Wer in dieser Vielfalt nach so etwas wie einem kleinsten gemeinsamen Nenner sucht, nach irgendetwas, bei dem sich alle einig sind, muss weit in der Geschichte zurückgehen. 1700 Jahre. Bis ins Jahr 325. An der Spitze des römischen Reichs, das die europäische Welt beherrscht, steht Kaiser Konstantin. In seiner Regierungszeit wird das Christentum von einer geduldeten und teilweise immer noch verfolgten Religion zu einer staatlich geförderten.

Im Jahr 325 hat Konstantin ein Konzil einberufen; mehr als 200 Bischöfe kommen nach Nicäa zur ersten ökumenischen Vollversammlung der Weltgeschichte. Es geht um theologische Streitfragen. Und es geht auch um die Macht. Der Kaiser kann eine zerstrittene Kirche nicht gebrauchen; er will Stabilität und innere Sicherheit. Unter historischen Gesichtspunkten kann man das nüchtern und auch kritisch betrachten.
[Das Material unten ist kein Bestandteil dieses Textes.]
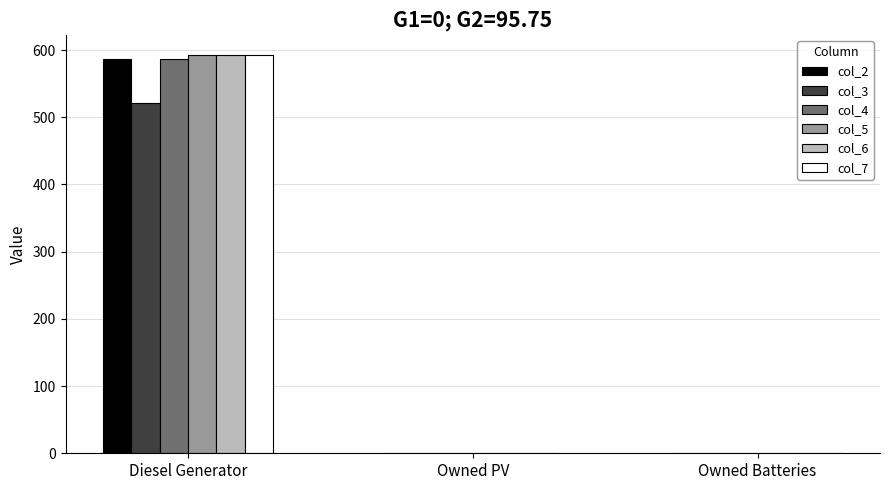

At which category is the sum across all series the highest?

Diesel Generator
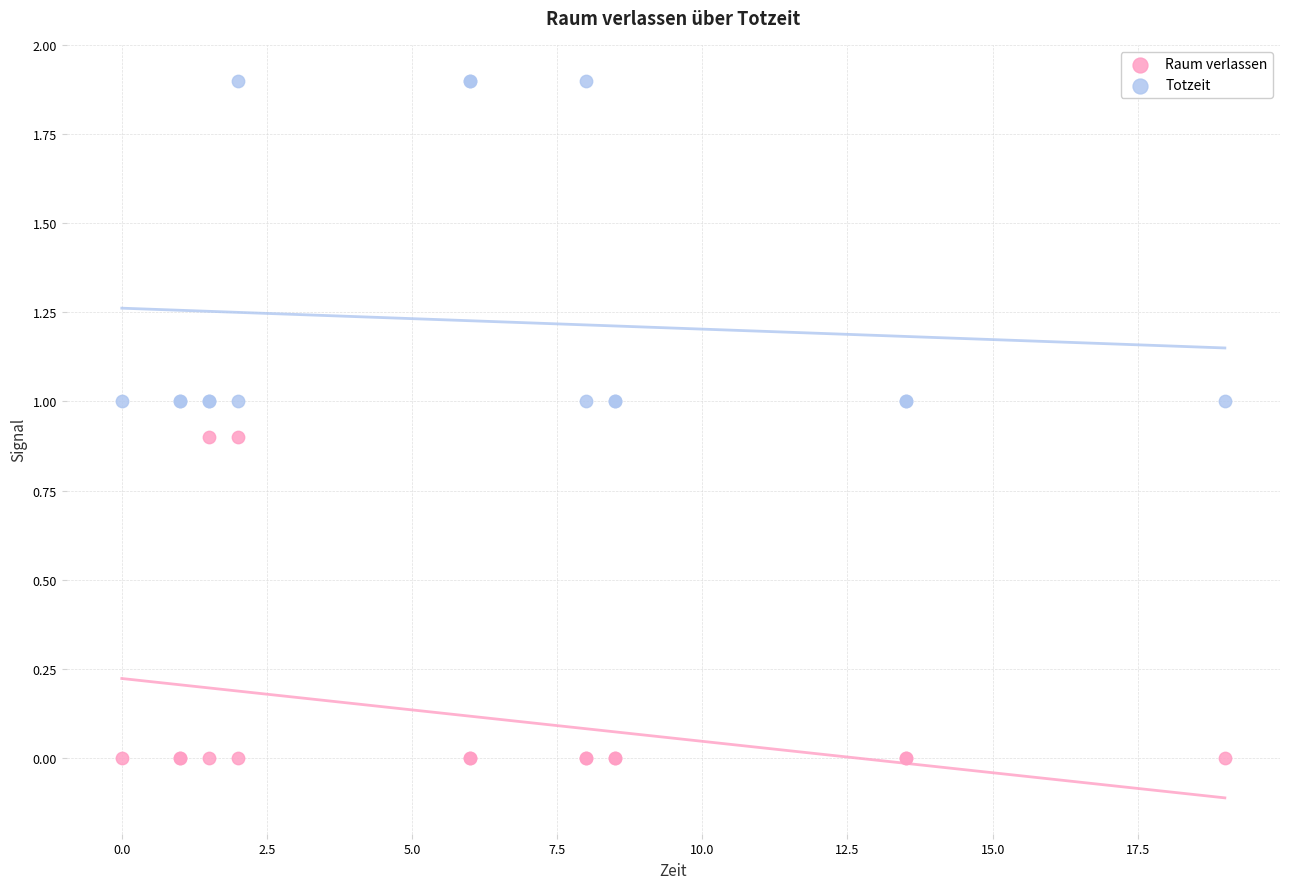

Which series contains the highest Y value?

Totzeit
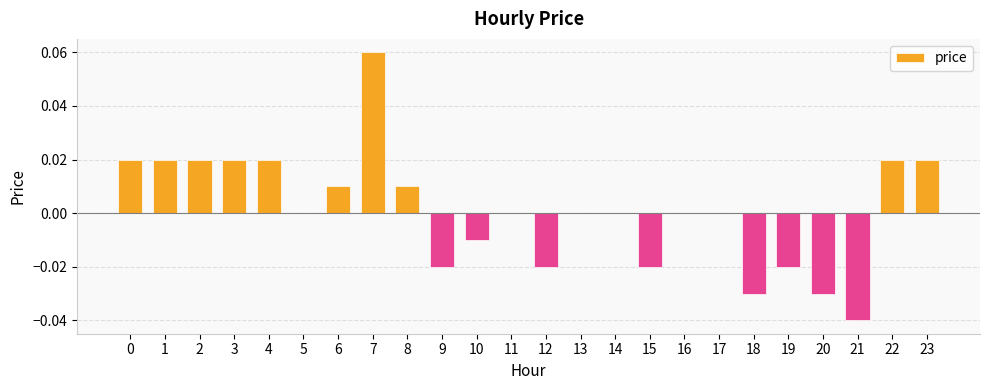

Which label corresponds to the largest value in the chart?

7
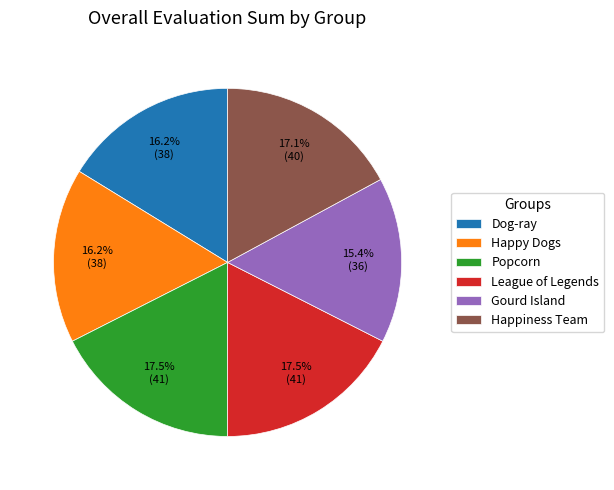

Is Happy Dogs the majority of the pie?

No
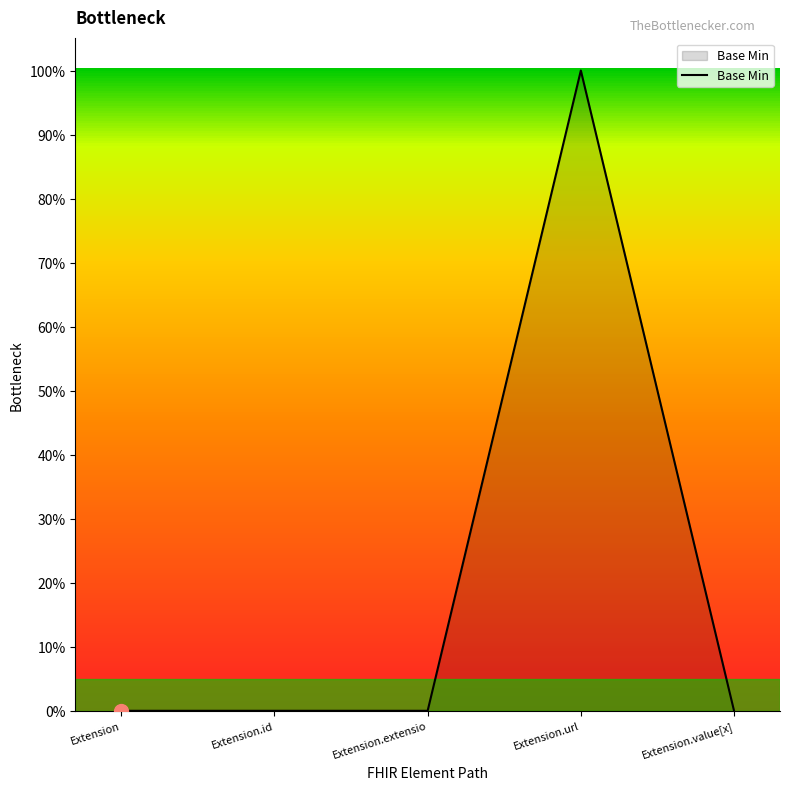

List the labels in order of value, smallest first.

Extension, Extension.id, Extension.extensio, Extension.value[x], Extension.url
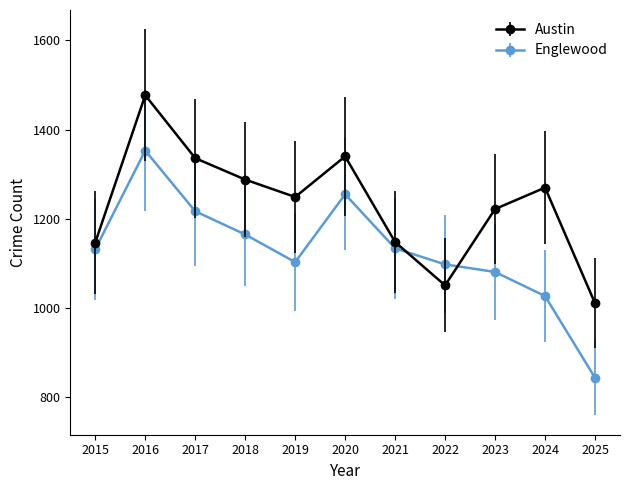

At which category is the sum across all series the highest?

2016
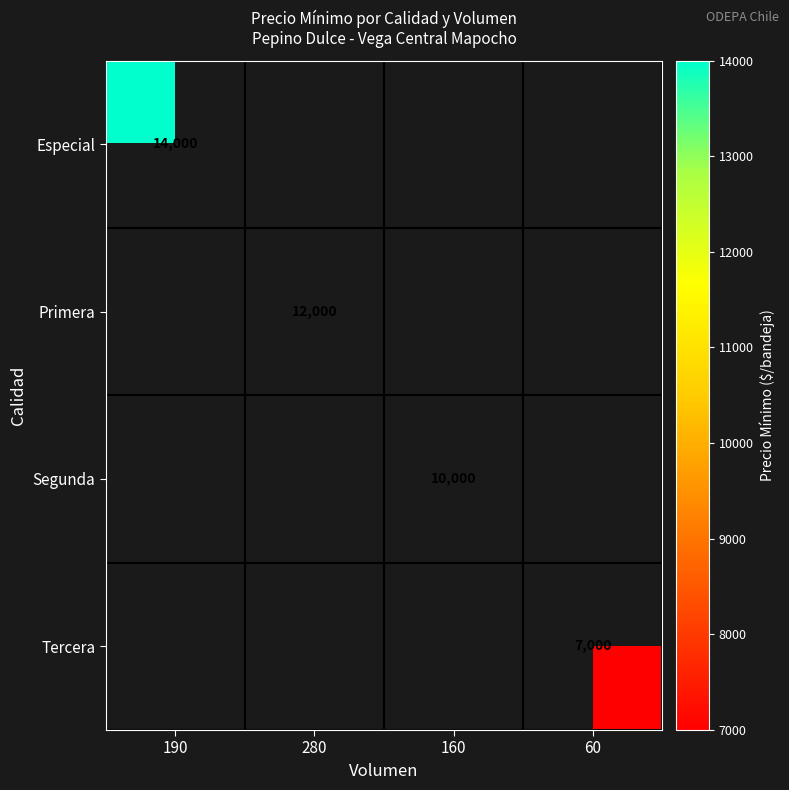

The Primera series shows 12000 at 280. True or false?

True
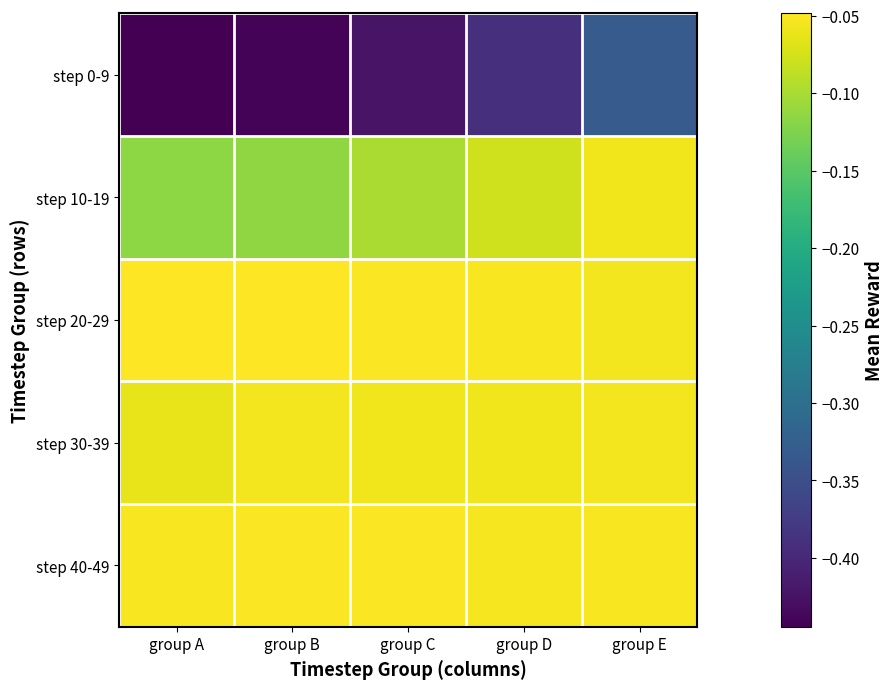

Which label corresponds to the smallest value in the chart?

group A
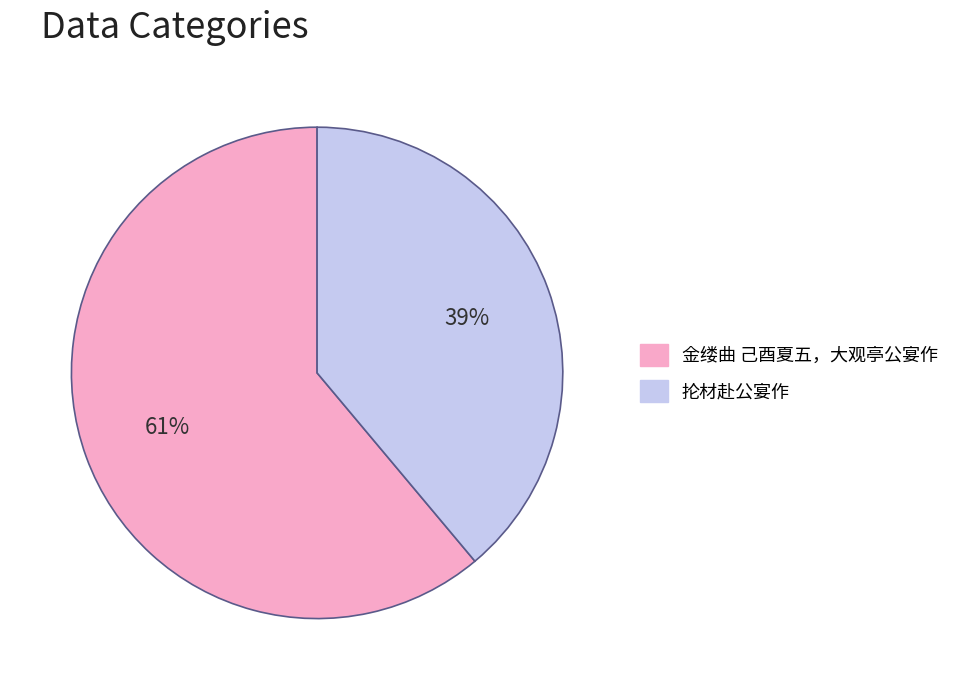

The 抡材赴公宴作 slice represents 26% of the pie. True or false?

False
Herausgekommen ist aber auch ein Dokument von großer Schönheit und Kraft. Das Glaubensbekenntnis von Nicäa-Konstantinopel. Ein Text, der formuliert, was Christen auf der ganzen Welt im Innersten zusammenhält. Zum Beispiel: „Wir glauben an den einen Herrn Jesus Christus, Gottes eingeborenen Sohn, aus dem Vater geboren vor aller Zeit, Gott von Gott, Licht vom Licht, wahrer Gott vom wahren Gott, gezeugt, nicht geschaffen, eines Wesens mit dem Vater …

Sie glauben das nicht? Finden es nur schwer verständlich? Oder eigentlich auch gar nicht so wichtig? Umso besser. Denn dann kann das Gespräch ja weiter gehen. Solange es nicht versiegt, bleibt christlicher Glaube lebendig zwischen Einheit und Verschiedenheit.